Your assignment.
Transcribe the listing below only from the line with "420 mm. Female patient." up to and including the line with "<128,183,131,185> (left, top, right, bottom; pixels)".

Material shown.
------------------------------------------------------------

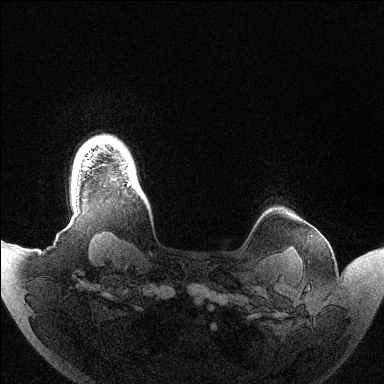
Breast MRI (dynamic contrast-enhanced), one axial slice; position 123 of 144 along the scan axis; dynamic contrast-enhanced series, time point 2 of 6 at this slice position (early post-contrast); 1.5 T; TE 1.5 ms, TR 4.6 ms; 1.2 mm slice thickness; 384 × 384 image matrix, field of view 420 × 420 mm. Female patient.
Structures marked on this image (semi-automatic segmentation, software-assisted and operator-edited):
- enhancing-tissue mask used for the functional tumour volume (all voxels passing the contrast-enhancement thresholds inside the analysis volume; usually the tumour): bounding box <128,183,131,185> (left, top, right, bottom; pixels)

------------------------------------------------------------

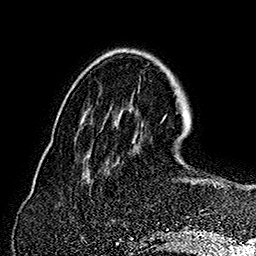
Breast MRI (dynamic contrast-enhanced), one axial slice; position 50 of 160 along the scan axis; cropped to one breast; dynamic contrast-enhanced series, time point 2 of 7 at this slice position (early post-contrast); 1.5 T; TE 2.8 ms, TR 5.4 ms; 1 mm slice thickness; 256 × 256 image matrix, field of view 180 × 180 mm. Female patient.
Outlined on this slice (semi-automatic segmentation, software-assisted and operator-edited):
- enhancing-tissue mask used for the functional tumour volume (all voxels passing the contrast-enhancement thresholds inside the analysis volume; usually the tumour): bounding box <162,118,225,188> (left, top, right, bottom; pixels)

------------------------------------------------------------

Output of the exercise.
Breast MRI (dynamic contrast-enhanced), one axial slice; position 123 of 144 along the scan axis; dynamic contrast-enhanced series, time point 2 of 6 at this slice position (early post-contrast); 1.5 T; TE 1.5 ms, TR 4.6 ms; 1.2 mm slice thickness; 384 × 384 image matrix, field of view 420 × 420 mm. Female patient.
Structures marked on this image (semi-automatic segmentation, software-assisted and operator-edited):
- enhancing-tissue mask used for the functional tumour volume (all voxels passing the contrast-enhancement thresholds inside the analysis volume; usually the tumour): bounding box <128,183,131,185> (left, top, right, bottom; pixels)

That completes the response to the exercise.